Bush: Climate change progress must be measurable
U.S. President George W. Bush on Friday called for a "strong and transparent" way for nations to measure progress on fighting climate change but said each country should set its own approach.
In a speech to a U.S.-sponsored conference of major emitting countries, Bush also called for the creation of a global fund to promote clean technology that would be led by U.S. Treasury Secretary Henry Paulson.
A long-term goal for reducing global warming was needed, Bush said, but added "each nation will design its own separate strategies for making progress toward achieving this."
Bush, who has been under pressure from the world's major economies to accept binding limits on emissions of greenhouse gases, continued to emphasize voluntary approaches to tackling climate change as he kicked off the closing day of the conference.

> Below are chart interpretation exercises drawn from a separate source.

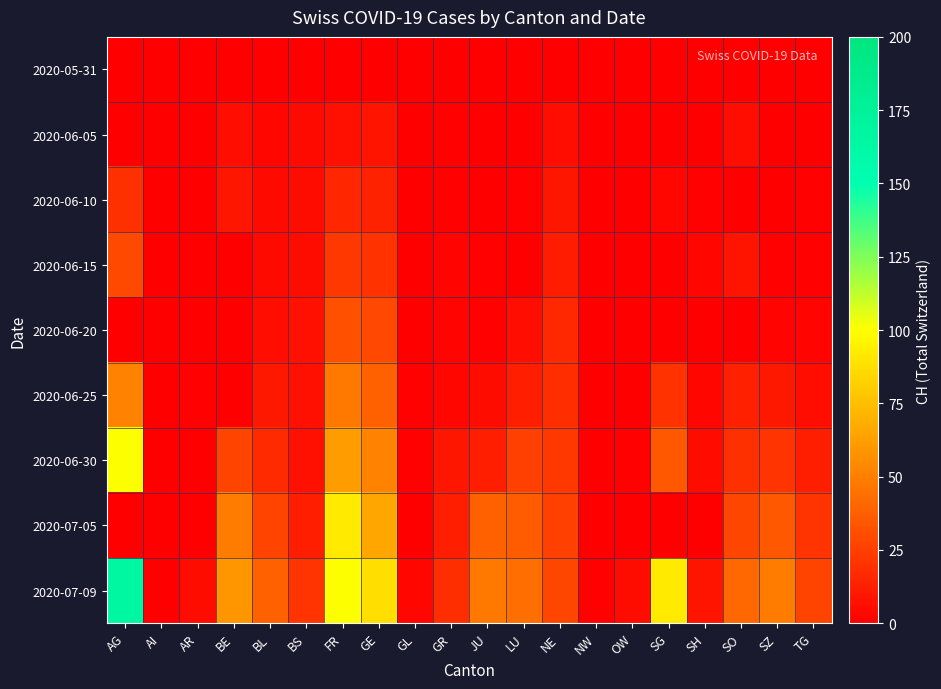

What is the greatest value displayed?

165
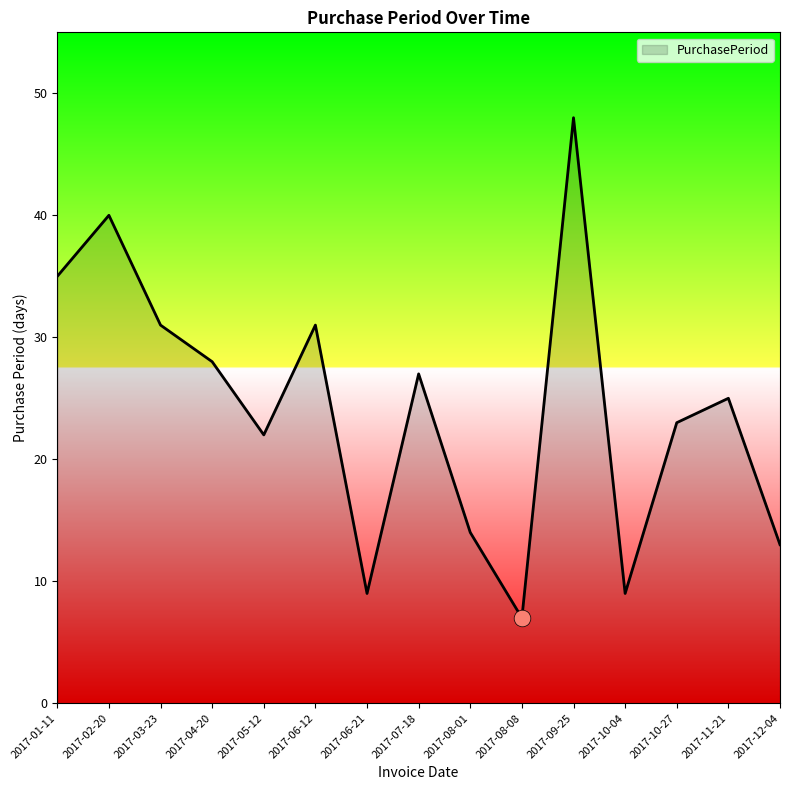

What position from the left is 2017-08-01?

9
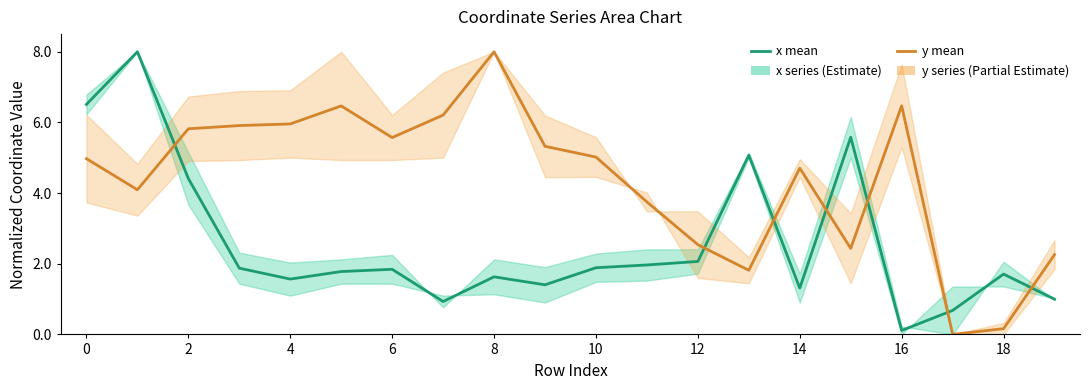

What is the difference between the maximum and minimum values in the x series (mean) series?

7.9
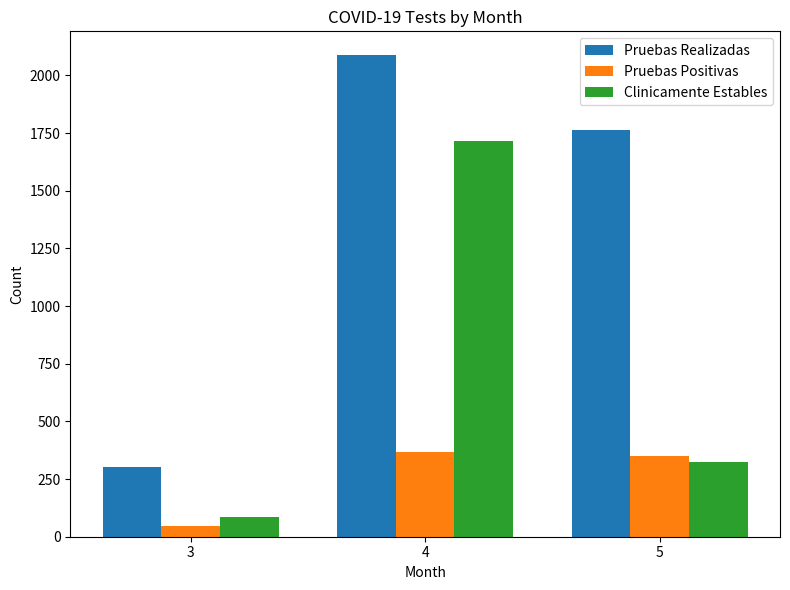

Which series has the widest spread of values?

Pruebas Realizadas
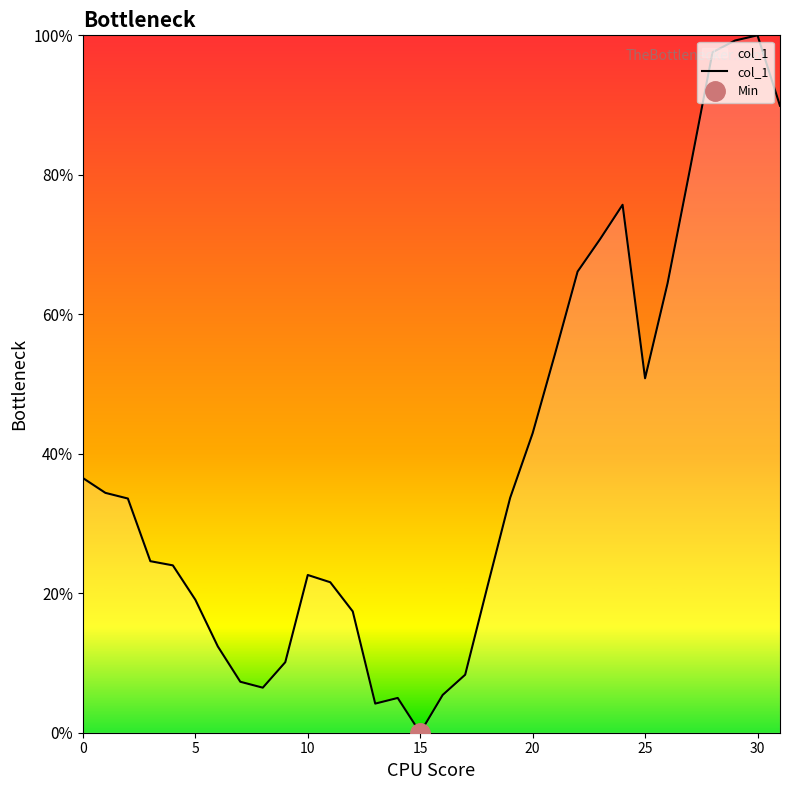

The value at 25 is 0.0. True or false?

False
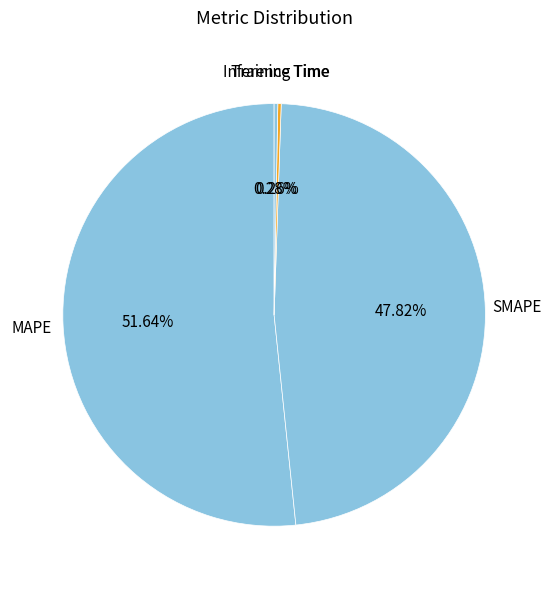

Does MAPE represent more than half of the total?

Yes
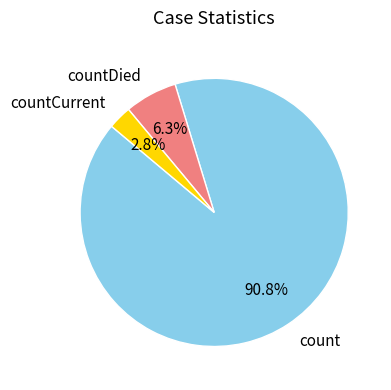

What percentage do count and countCurrent together represent?

93.7%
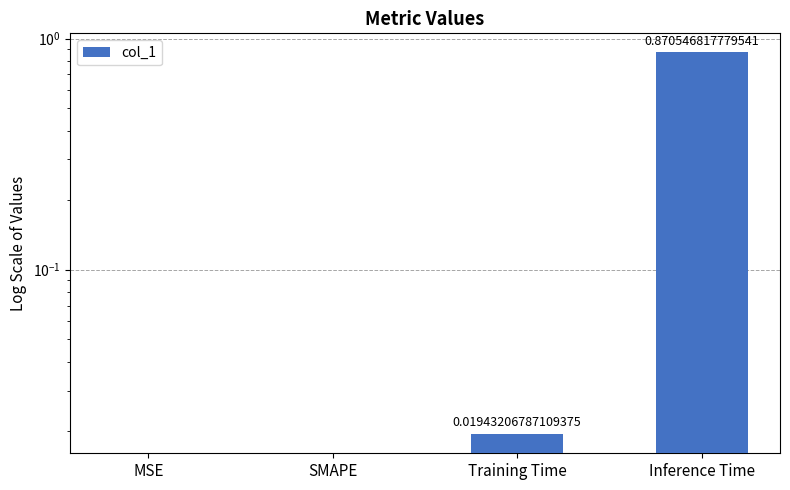

Reading right to left, list all the values displayed in this chart.

Inference Time=0.9	Training Time=0.0	SMAPE=0.0	MSE=0.0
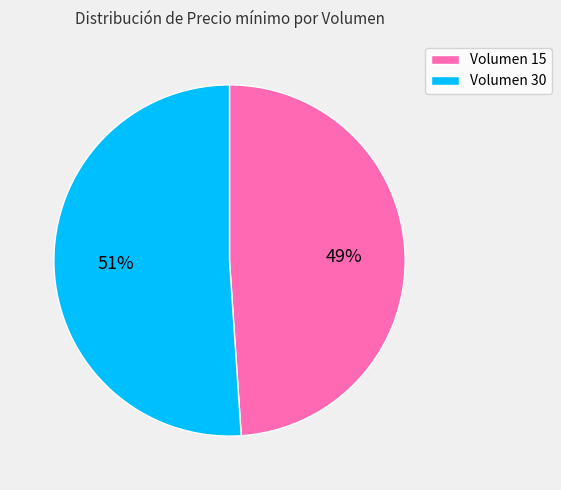

What percentage is the Volumen 30 slice, to the nearest percent?

51%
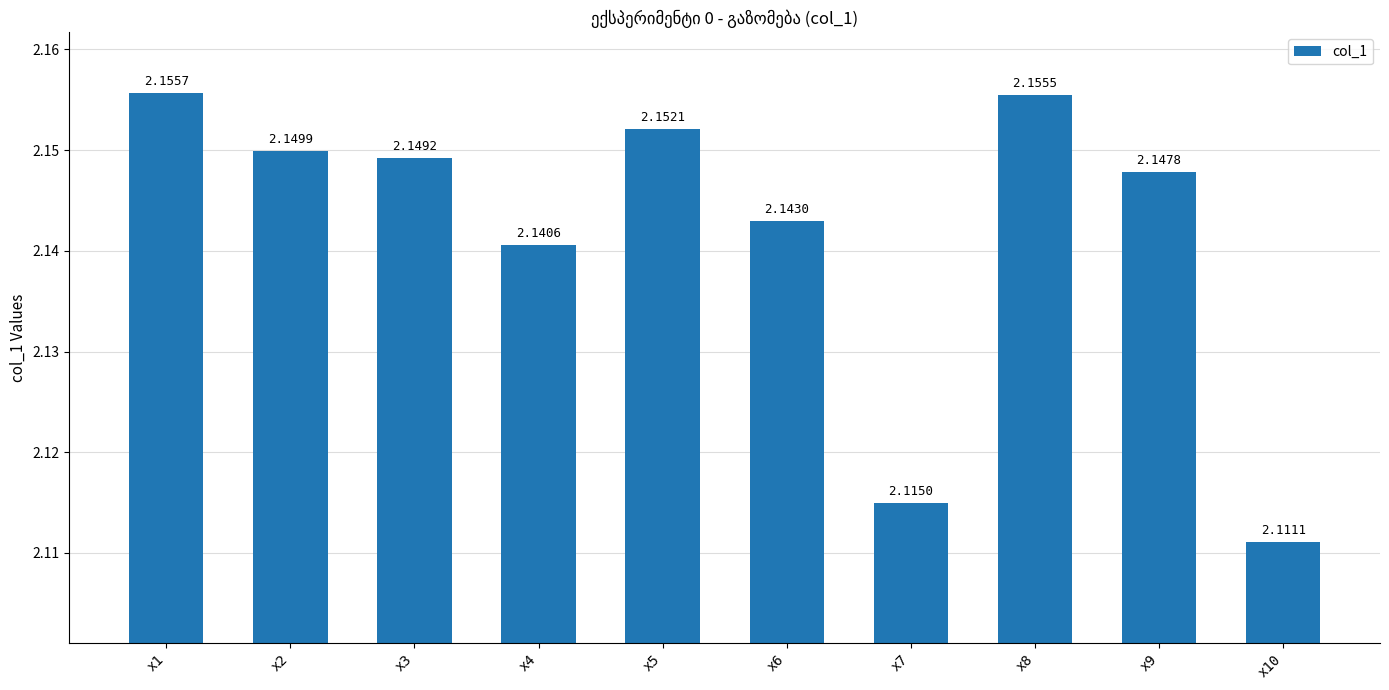

Between x3 and x5, which is larger?

x5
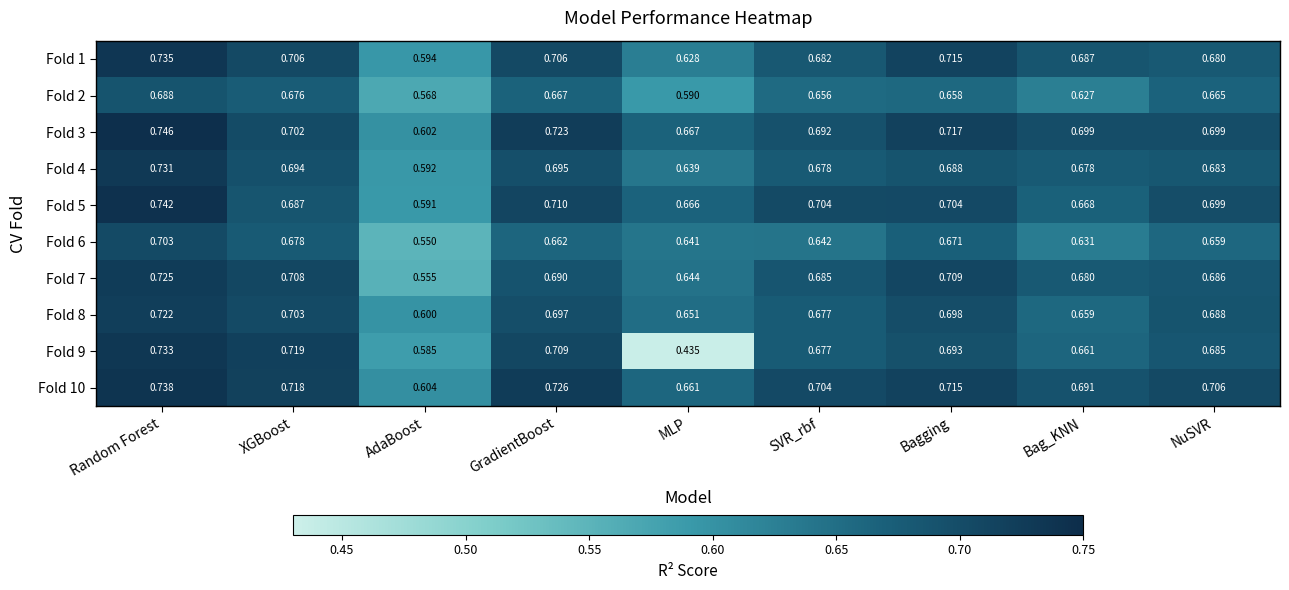

Which category has the highest value across all series?

Random Forest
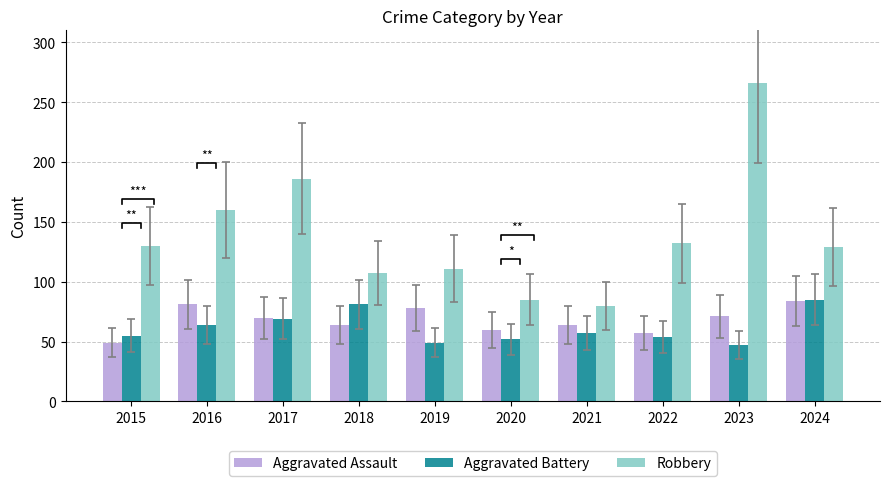

At which category is the sum across all series the highest?

2023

Bush called the meeting as a precursor to United Nations talks in Bali in December, which will aim to launch a successor to the Kyoto Protocol, a treaty that set limits on industrial nations' emissions.
Environmentalists said the conference had produced nothing new and was an attempt to circumvent U.N. efforts on climate change, a charge Secretary of State Condoleezza Rice denied.
German Environment Minister Sigmar Gabriel said the fact that Bush was speaking showed the White House would not return to its previous skepticism about the seriousness of the issue.
"This is a big step," he told reporters. "The more you have official discussions about climate change ... the more difficult it is to go backwards."